I kept pedaling and getting frustrated with myself.  It seemed that I was in the wrong gear about 80% of the time.   I will spare you the details of wanting to quit.  About Lap 5 I started repeating " this is only a test" in hopes it would relax me a little.  I did not want to think of the 3 girls ahead of me making it look so easy. I completed 8 laps, which was good enough for me.  I thought I would have done better. But why?  It took me over 3 months to learn my cross bike's gears, and that was on the road.  Why did I think I could learn gears on a mountain bike in a couple of months?   I don't want to give up just yet. But, how long does it take?   Those nice folks at Airborne said I could make my Goblin a single speed if I wanted, so there is always that option.

There was a terrific partay on the hill, after the climb.  They were serving up Pabst, ice cold.  One  surely wouldn't hurt me.  Kellan, my bar tender on said hill, made sure to have a cup of swallows ready for  me. Thanks Kellan and Cyclewerks for a great time.

The Goblin and I pedaled our way to a 4th place finish.  I am proud to have hung in there nonetheless. I learned that I am not ready to race the gears just yet. And I see a lot of practice in my future.  Seriously tho, how long did it take you to learn gears?


  1. Most of us learned gears slowly over a long period of time, almost without noticing. I suspect it's like learning a language.

  2. Ha. I feel your pain. I even said this past weekend that I ought to just ride a singlespeed bc I'm never in the right gear (whatever that is) anyway. I'm just going to hold onto the comment above me and figure if it was learned by others over a long period of time, I'm on target...eventually.

  3. Not that i'm in a position to give advice, but you have to think about your gear as much as you think about what line to take, how much to brake, and how much effort to put into a climb. I'm constantly changing gears. As soon as my cadence slows, i drop a gear or two, as it speeds up i raise it. That way you are keeping a fairly steady cadence and putting out fairly level amount of effort. After awhile it becomes more like second nature, but you still have to think about it. Try to use the gears to stay in the sweet spot.

  4. I will now think of gears as learning a new lingo. And Mark, you are such a humble stud. I would take any advice you had to offer. I will try to find my sweet spot at Council Bluff this weekend. Three days of riding!

  5. Just print up a gear chart in gear-inches with the chainrings x the cassette cogs - if you run the goofy MTB 3 x 9, you will see there is alot of overlap.

    Also, make sure you understand cross chaining restrictions - for example, never run big-big combos or small-small for example. Big-big will rip your derailleur off. In otherwords, it's best if the chain is outboard front and back, and inboard front and back.....not ourboard front, in board back, or vice-verse.

    SRAM twist shifters and older Shimano do have chainring and cog indicatiors (1,2,3 x 1-9).
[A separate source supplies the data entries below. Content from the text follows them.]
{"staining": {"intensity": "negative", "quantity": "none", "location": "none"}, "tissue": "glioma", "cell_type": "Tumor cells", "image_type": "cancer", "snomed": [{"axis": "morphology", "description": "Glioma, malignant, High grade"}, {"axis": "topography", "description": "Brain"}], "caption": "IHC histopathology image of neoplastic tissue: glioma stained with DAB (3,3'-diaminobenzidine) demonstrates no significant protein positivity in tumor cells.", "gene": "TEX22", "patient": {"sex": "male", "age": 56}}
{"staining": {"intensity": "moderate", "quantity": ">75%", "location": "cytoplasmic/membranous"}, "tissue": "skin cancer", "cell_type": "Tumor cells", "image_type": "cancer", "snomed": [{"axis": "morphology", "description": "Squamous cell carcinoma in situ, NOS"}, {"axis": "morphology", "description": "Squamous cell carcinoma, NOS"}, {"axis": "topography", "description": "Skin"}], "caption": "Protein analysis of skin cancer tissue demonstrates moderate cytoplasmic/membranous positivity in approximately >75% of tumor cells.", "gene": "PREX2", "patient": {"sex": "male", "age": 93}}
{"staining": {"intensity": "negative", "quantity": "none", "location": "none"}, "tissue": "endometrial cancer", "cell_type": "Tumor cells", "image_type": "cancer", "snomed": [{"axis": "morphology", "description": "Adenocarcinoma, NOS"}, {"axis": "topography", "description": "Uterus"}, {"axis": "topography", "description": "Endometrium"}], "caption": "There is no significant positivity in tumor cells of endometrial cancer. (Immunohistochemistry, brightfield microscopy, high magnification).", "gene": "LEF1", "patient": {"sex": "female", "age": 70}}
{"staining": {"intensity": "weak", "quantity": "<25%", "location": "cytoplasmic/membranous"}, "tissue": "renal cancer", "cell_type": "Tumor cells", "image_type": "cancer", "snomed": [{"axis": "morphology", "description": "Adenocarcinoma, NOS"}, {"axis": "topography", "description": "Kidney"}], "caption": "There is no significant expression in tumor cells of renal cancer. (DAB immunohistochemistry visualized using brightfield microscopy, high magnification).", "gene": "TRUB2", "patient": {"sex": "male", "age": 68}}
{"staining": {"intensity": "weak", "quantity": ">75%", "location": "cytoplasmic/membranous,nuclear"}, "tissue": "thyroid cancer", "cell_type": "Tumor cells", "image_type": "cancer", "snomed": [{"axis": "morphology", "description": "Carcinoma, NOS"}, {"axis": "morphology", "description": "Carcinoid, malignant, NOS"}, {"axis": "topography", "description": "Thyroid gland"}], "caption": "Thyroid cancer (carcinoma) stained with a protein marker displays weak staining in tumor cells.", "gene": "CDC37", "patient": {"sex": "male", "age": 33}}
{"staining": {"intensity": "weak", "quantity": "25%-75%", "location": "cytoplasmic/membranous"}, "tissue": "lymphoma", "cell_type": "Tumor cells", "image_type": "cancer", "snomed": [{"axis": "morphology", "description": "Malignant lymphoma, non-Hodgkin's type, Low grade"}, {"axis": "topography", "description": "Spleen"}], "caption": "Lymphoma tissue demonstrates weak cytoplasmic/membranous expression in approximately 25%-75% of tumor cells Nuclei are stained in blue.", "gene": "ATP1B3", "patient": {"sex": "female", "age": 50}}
Or run a 1x0 to be more linear.

    I did win some XX shifters and do have an XX crankset I'd like to sell if you want to run a 2x10 setup.

    oh yeah, and run SS if you want - go with what you prefer to ride.

    Tires, em err...i'll get to it. sorry.

  6. Thanks Turg for all that advice. I will let you know about the shifter's and crankset if I decide to go that route. As for the cross chain restrictions, I have figured that out. The hard way of course. I am also proud to have learned the back pedal to get the chain back on. Clearly by accident, but I learned it.